Ainda se debate em Portugal se o voto deveria ser obrigatório ou não, de modo a evitar as elevadas taxas de abstenção que hoje se verificam. De facto, a abstenção continua a ser um dos grandes perigos para a democracia. Um povo que se desinteressa pelo seu futuro, corre o risco de que, sem dar conta caia, num sistema político que possa colocar a democracia em causa. Todavia, sabe-se que os cidadãos que exercem o seu direito de voto têm à partida as razões próprias que justificam a sua escolha, sejam elas no Partido A ou no Partido B ou até mesmo votando em branco pois, mais do que um direito, votar deve ser encarado como um dever cívico. Na altura em que Ensaio sobre a Lucidez fora publicado estavam eminentes em Portugal umas eleições europeias e meses mais tarde, em Março de 2005, umas eleições legislativas. A sensibilização ao voto em branco foi tema recorrente, no qual o próprio José Saramago chegou mesmo a proferir “Não se abstenham, votem em branco!” de forma a incentivar os eleitores a protestar contra um sistema político que, apesar de democrático se torna repetitivo e algo vicioso, onde apenas são duas as forças que têm a possibilidade de ganhar as eleições e de governar. Não deixa de ser curioso que, perante tal campanha, o partido vencedor dessas mesmas eleições legislativas conseguiria obter pela primeira vez na sua história uma maioria absoluta.

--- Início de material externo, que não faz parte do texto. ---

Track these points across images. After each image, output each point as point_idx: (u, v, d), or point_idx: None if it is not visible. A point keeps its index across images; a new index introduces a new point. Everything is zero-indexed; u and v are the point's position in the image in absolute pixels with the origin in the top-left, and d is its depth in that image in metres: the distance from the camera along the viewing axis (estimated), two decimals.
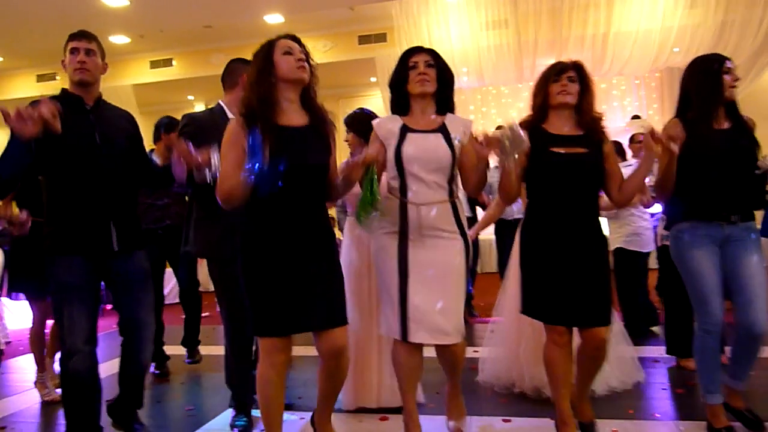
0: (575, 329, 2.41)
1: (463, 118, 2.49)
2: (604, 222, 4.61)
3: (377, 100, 9.41)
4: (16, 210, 3.15)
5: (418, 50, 2.43)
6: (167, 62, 9.58)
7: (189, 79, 9.56)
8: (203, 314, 4.36)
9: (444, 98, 2.44)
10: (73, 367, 2.42)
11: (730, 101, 2.50)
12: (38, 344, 3.56)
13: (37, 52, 8.60)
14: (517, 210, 4.86)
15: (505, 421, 2.82)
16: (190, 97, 11.15)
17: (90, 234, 2.44)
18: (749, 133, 2.52)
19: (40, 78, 9.80)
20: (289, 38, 2.22)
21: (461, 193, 2.54)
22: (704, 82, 2.47)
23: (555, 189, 2.37)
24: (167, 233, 3.97)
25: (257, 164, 2.04)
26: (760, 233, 5.28)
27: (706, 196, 2.45)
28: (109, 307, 5.22)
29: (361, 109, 3.16)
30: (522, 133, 2.14)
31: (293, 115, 2.18)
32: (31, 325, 3.60)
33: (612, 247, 4.44)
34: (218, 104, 2.91)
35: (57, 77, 9.60)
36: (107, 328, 2.63)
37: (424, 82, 2.36)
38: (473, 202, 5.28)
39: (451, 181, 2.38)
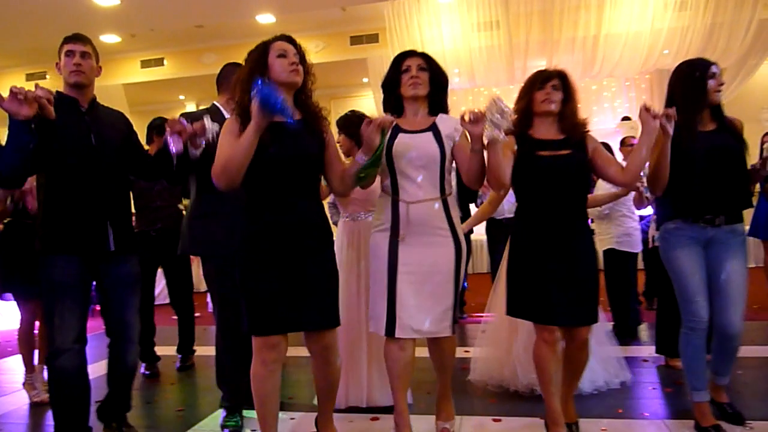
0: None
1: (454, 117, 2.51)
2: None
3: (369, 101, 9.42)
4: None
5: (410, 54, 2.48)
6: (158, 62, 9.53)
7: (180, 78, 9.52)
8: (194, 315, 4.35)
9: (437, 100, 2.48)
10: (61, 366, 2.42)
11: (715, 104, 2.56)
12: (26, 345, 3.54)
13: (26, 50, 8.54)
14: (508, 210, 4.88)
15: (495, 420, 2.84)
16: (181, 97, 11.11)
17: (87, 234, 2.46)
18: (735, 134, 2.57)
19: (30, 77, 9.72)
20: (284, 40, 2.23)
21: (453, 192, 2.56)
22: (689, 87, 2.52)
23: (542, 192, 2.43)
24: (160, 235, 3.97)
25: (261, 84, 2.01)
26: (749, 233, 5.41)
27: (689, 197, 2.51)
28: (98, 308, 5.19)
29: (353, 111, 3.18)
30: (506, 105, 2.15)
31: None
32: (19, 325, 3.58)
33: (602, 248, 4.47)
34: (213, 104, 2.94)
35: (47, 76, 9.54)
36: (97, 329, 2.63)
37: (416, 86, 2.40)
38: (465, 201, 5.28)
39: (443, 179, 2.40)
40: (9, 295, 3.57)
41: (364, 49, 8.74)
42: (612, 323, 4.25)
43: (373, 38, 8.71)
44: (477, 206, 4.84)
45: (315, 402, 2.54)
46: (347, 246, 3.04)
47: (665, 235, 2.60)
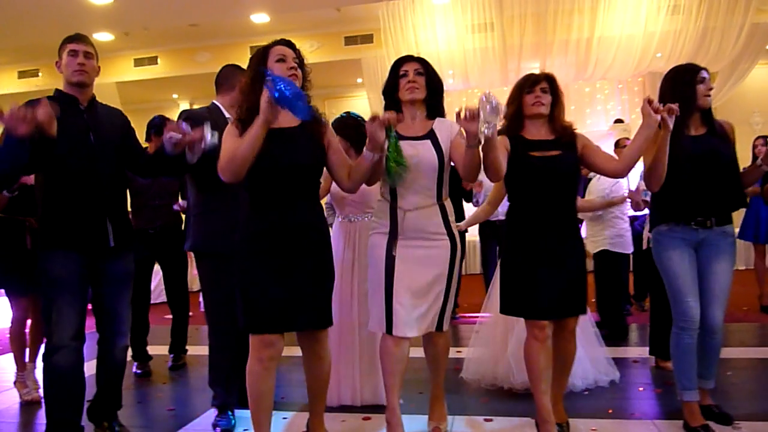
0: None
1: (450, 120, 2.55)
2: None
3: (363, 101, 9.42)
4: None
5: (408, 59, 2.54)
6: (152, 60, 9.49)
7: (174, 77, 9.49)
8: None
9: (434, 104, 2.54)
10: (57, 363, 2.43)
11: (705, 109, 2.61)
12: (18, 343, 3.52)
13: (19, 48, 8.49)
14: (502, 212, 4.90)
15: (486, 420, 2.85)
16: (175, 96, 11.08)
17: (87, 230, 2.48)
18: (724, 138, 2.62)
19: (22, 74, 9.68)
20: (283, 44, 2.28)
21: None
22: (678, 92, 2.57)
23: (533, 191, 2.50)
24: (159, 233, 3.97)
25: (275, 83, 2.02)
26: (739, 236, 5.47)
27: (681, 200, 2.57)
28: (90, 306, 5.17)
29: (349, 113, 3.21)
30: (497, 100, 2.18)
31: (284, 118, 2.21)
32: (10, 324, 3.56)
33: (595, 249, 4.50)
34: (214, 104, 2.97)
35: (39, 74, 9.50)
36: (89, 328, 2.64)
37: (414, 90, 2.47)
38: (459, 199, 5.29)
39: (440, 186, 2.46)
40: (0, 290, 3.56)
41: (359, 50, 8.75)
42: (599, 324, 4.27)
43: (367, 39, 8.71)
44: (474, 205, 4.85)
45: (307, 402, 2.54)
46: (343, 247, 3.08)
47: (658, 237, 2.66)
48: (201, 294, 3.34)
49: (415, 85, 2.46)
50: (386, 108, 2.57)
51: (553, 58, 8.04)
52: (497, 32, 7.98)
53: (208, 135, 2.49)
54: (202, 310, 3.26)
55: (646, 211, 4.02)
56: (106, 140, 2.55)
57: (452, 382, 3.30)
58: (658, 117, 2.32)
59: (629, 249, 4.57)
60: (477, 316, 3.64)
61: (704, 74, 2.60)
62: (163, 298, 4.70)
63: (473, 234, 5.72)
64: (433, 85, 2.52)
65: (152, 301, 4.44)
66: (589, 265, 3.42)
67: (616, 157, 2.55)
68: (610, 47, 7.92)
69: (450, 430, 2.72)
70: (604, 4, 7.73)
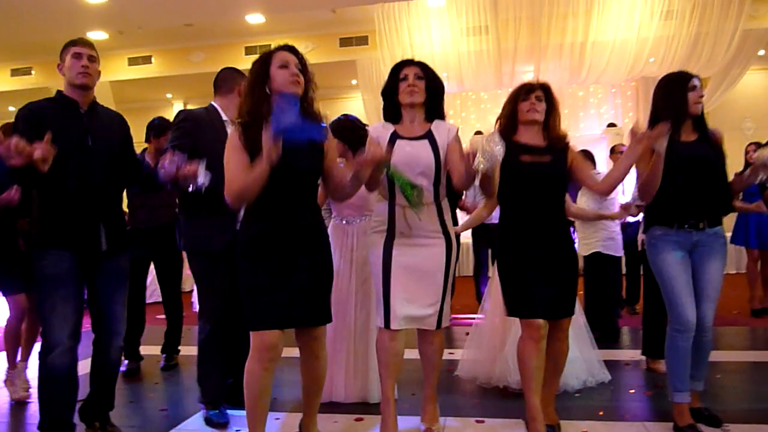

Numa era em que as taxas de abstenção são cada vez maiores, onde há cada vez menos pessoas a procurar informação sobre os assuntos deixando-se levar pelos títulos de notícias que são superficiais, uma epidemia de votos em branco em pleno acto eleitoral seria uma prova inequívoca da lucidez dos eleitores. Os eleitores que votam em branco sentem que devem cumprir o seu dever enquanto cidadãos ao exercer o seu direito cívico, optando por se manifestar através do seu voto. Independentemente das razões que levam a quem queira votar em branco, tal acto demonstra que aparentemente existe uma razão que os leva a não confiar nas opções políticas apresentadas. A lucidez dos votos em branco representaria a vontade dos eleitores em mudar o sistema onde ganham sempre os mesmos e onde também são sempre os mesmos a perder. Esta continua a ser uma maneira democrática e legítima de alguém exprimir o descontentamento político, perante uma altura em que existe uma epidemia de opacidade e de penumbra que é traduzida nos mesmos partidos a terem sempre hipóteses de governar e em abstenções altíssimas que não ajudam a alterar um sistema que se torna cada vez mais vicioso.